Meanwhile, Google sells a corporate search appliance, and in the world of XML networking, there are a number of companies that sell appliances for tasks such as speeding up network traffic or providing Web services security.

These companies are taking advantage of the changing economics of the IT industry.

Costs of hardware have been pushed down persistently for years, making appliances cheaper to buy. Also, standardization is increasingly common in the IT industry, affecting everything from chips to software.

Netezza appliances, for example, employ commonly used database access interfaces, while XML hardware companies can use Web services protocols.

Hardware commoditization and better integrated components let start-ups use larger "building blocks" of preintegrated components and develop products more easily, industry executives said.

Dintersmith said this approach is a break with how companies have typically approached engineering.
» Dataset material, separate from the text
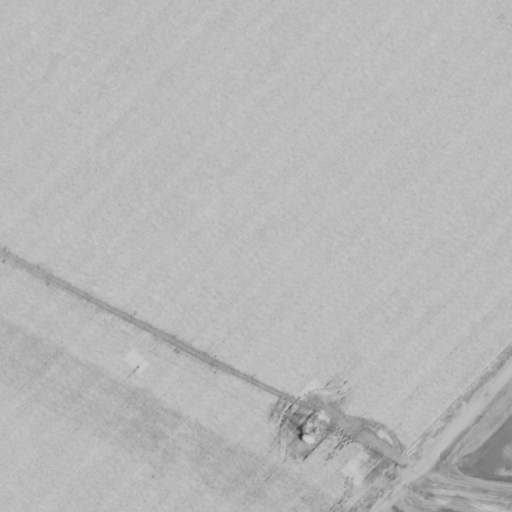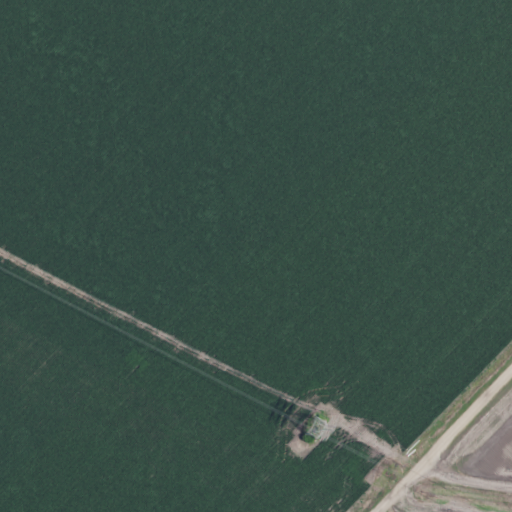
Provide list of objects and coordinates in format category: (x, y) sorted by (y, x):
power tower: (310, 425)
Typically, hardware companies dedicate three-fourths or more of their research and development budget to hardware and the rest to software, he noted.

"But with this new generation of companies, the software mix of their R&D budget is three-quarters or more. So for less than a quarter (of the budget), they are doing proprietary hardware, which is very different than business as usual," Dintersmith said.

Box nuances
Speed of installation is an important factor in choosing a hardware design, according to industry executives.
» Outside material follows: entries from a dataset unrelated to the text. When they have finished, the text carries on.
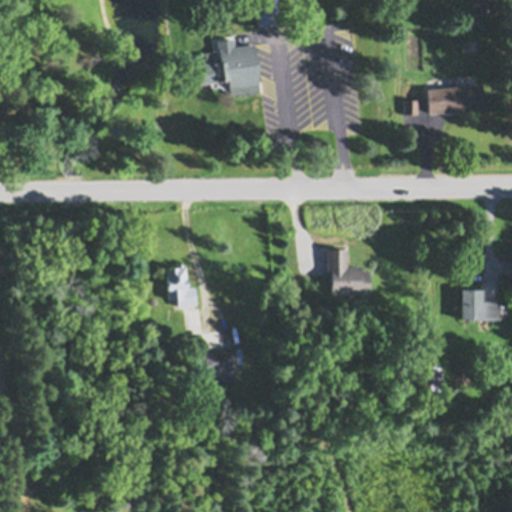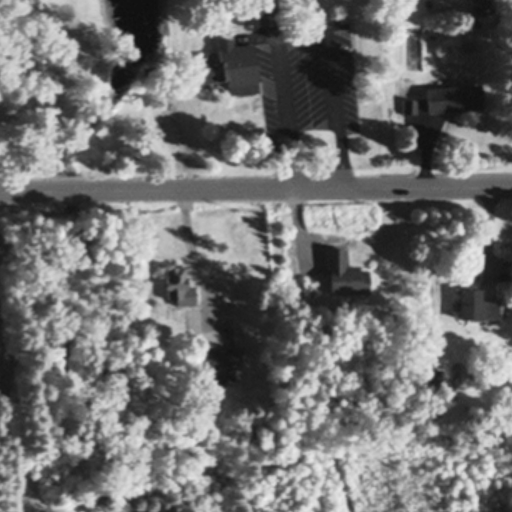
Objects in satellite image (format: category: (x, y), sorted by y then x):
building: (483, 5)
building: (475, 8)
building: (266, 10)
building: (260, 13)
building: (231, 64)
building: (227, 67)
road: (302, 78)
building: (454, 95)
building: (448, 99)
building: (410, 104)
road: (313, 112)
road: (256, 189)
road: (191, 255)
building: (344, 270)
building: (339, 274)
building: (178, 282)
building: (172, 287)
building: (476, 302)
building: (472, 306)
building: (216, 362)
building: (212, 365)
building: (429, 375)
In the case of Cast Iron Systems, its "application router" can be in production in about a month--a fraction of the time it would take using the traditional method of purchasing integration software, server, storage and other software components.

Meyer, who used to be chief marketing officer at integration software company Tibco Software, said the application router is well suited to relatively simple integration tasks.

"Friday afternoons I used to have beers with the (Tibco) global architects and ask how things went with customers. They'd say that it went fine, but they only used 5 to 10 percent of the product," Meyer said.

Meyer and others said that appliances do not fit every need. For example, Cast Iron Systems' product does not handle some of the more complex jobs, such as multistep business process workflows, that software integration products do.

Also, there is a significant difference between a software product that is simply sold with a commodity server and a device with a proprietary hardware design, said Kevin Anderson, vice president of marketing at DataPower, which sells a line of XML network devices.

"Network appliances are supposed to reduce complexity," Anderson said. "But that requires a totally different engineering discipline. It's not just choosing between shipping on a CD versus (in) a box."